• _Brano da leggere_:
<<<<

C’era una volta il maiale che “non può allenare” – scrive Andrea De Benedetti sul “Guerin Sportivo” del 22 luglio 2008 –. Adesso è la volta del “bidone che non può giocare”. I tifosi juventini hanno un modo tutto loro per dare il benvenuto ai nuovi arrivati a Torino, e quello riservato a Christian Poulsen non è certo il più antipatico della serie. Bidone, in fondo, è una parola che sa d’antico, che evoca il suono cavo di una grossa latta vuota, ma che in qualche modo non intende offendere il destinatario, semmai chi è riuscito a scambiarlo per un barile pieno di petrolio e lo ha pagato in proporzione.

>>>>

• _Righe di dati_:
<<<<

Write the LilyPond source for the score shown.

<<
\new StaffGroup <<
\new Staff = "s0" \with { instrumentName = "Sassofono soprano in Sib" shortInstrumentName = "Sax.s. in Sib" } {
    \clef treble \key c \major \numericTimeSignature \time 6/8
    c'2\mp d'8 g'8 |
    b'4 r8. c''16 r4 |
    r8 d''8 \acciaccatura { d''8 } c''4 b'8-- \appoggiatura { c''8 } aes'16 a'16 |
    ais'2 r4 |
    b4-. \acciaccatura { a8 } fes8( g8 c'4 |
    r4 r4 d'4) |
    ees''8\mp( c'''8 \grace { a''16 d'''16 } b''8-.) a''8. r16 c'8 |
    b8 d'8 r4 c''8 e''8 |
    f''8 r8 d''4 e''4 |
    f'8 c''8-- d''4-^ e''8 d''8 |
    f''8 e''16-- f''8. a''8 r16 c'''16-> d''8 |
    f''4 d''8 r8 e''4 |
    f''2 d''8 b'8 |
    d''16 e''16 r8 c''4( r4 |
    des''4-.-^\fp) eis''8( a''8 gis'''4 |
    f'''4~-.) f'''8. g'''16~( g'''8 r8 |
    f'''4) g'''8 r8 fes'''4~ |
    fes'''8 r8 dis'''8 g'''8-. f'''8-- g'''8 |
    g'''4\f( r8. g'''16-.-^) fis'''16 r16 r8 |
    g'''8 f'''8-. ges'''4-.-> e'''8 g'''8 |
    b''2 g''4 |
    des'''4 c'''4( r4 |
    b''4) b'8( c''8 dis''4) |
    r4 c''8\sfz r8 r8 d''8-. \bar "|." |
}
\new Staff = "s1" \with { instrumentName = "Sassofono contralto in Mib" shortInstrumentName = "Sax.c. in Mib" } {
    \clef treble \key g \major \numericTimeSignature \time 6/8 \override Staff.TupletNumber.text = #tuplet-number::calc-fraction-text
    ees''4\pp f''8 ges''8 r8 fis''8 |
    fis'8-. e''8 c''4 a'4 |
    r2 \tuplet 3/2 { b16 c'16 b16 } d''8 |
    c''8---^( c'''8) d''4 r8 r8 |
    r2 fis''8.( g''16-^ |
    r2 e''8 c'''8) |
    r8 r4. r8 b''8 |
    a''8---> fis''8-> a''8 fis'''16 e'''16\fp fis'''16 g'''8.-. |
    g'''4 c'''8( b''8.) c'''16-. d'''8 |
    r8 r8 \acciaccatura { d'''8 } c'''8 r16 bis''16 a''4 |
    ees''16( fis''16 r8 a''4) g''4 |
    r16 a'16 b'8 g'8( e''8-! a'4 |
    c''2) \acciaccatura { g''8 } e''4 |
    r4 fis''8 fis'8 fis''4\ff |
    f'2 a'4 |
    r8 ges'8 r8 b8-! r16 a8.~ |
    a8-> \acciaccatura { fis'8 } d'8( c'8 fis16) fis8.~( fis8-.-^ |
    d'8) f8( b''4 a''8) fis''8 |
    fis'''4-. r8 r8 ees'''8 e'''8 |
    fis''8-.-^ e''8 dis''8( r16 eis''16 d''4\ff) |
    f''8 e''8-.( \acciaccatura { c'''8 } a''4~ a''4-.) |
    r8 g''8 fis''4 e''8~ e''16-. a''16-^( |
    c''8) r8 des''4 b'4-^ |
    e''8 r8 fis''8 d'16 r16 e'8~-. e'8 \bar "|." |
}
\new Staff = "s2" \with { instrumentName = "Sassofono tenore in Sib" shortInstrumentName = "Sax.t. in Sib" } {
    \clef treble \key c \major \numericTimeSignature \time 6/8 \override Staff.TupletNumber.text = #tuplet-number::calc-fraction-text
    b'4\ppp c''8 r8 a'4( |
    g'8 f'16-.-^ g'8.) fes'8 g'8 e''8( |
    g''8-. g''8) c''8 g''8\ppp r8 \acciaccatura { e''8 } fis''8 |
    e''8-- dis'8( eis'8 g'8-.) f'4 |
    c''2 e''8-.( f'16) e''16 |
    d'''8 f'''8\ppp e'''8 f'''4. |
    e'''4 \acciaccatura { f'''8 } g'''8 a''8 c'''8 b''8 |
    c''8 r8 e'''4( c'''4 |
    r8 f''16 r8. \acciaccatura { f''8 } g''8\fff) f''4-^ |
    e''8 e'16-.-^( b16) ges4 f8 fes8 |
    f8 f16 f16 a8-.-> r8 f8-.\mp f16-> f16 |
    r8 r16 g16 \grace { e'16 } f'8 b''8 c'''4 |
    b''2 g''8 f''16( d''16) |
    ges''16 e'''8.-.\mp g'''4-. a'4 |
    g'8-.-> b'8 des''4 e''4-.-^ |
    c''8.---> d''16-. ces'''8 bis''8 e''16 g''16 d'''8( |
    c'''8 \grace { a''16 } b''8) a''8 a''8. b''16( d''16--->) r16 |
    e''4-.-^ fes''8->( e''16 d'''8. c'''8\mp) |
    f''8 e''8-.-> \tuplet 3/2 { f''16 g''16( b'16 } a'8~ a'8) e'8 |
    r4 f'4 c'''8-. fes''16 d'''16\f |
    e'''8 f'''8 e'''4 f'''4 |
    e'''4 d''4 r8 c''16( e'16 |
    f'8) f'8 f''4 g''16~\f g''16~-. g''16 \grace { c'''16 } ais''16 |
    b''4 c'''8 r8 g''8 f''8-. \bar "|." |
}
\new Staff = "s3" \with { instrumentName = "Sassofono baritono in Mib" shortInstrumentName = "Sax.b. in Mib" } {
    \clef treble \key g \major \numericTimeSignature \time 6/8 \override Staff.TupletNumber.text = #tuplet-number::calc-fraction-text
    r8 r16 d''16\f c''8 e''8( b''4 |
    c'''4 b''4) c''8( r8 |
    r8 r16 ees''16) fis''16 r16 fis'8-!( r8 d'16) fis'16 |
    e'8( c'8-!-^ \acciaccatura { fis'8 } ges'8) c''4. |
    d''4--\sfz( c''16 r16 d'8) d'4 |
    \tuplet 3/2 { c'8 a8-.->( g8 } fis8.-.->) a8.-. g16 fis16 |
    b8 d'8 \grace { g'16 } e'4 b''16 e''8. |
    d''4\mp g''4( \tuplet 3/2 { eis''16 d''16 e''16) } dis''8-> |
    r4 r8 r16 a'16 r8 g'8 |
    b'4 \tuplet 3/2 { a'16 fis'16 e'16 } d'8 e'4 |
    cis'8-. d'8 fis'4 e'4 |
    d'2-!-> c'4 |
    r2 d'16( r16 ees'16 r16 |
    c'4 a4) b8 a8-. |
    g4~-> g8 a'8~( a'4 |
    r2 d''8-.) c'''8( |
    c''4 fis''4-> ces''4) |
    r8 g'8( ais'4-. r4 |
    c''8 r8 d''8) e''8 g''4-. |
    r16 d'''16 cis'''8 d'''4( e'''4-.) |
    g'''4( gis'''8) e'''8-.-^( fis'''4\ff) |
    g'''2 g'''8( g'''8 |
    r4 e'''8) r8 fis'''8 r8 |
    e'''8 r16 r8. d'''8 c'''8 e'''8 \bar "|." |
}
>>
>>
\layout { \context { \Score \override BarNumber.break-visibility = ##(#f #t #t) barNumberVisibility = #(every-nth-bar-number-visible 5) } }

>>>>

• _Compiti da svolgere_:
1. Traduci in inglese questa frase del brano sul soprannome di Christian Poulsen: "I tifosi juventini hanno un modo tutto loro per dare il benvenuto ai nuovi arrivati a Torino, e quello riservato a Christian Poulsen non è certo il più antipatico della serie."
2. Scrivi il seguito del brano sul soprannome di Christian Poulsen, riprendendo subito dopo la sua ultima frase.

• _Risposte_:
1. Juventus fans have a way all their own of welcoming newcomers to Turin, and the one reserved for Christian Poulsen is certainly not the nastiest of the lot.

2.
Ci vuole una bella faccia di tolla – hanno protestato i tifosi bianconeri – per pagare un pezzo di tolla 9 milioni e 750 mila euro, che è un modo inutilmente goffo per non ammettere di averne spesi 10 (ovvero l’esatto ammontare della clausola rescissoria). E non vale nemmeno la scusa che lo cercava anche il Barça, visto che per Laporta, come si suol dire, basta che respirino. Il fatto è che per una cifra appena superiore, secondo loro, si poteva comprare meglio. Per esempio Flamini: più giovane, più forte e a costo zero. Invece è finito al Milan, ed è proprio questo che ai fan juventini appare più di ogni cosa intollerabile, cioè il fatto che prima, temporibus Moggis, al poker del mercato la Juve bluffava tutta l’estate ma alla fine riusciva regolarmente a calare il full, mentre adesso, giocando sempre a carte scoperte, lascia sul piatto cifre enormi e il poker alla fine lo fanno gli altri.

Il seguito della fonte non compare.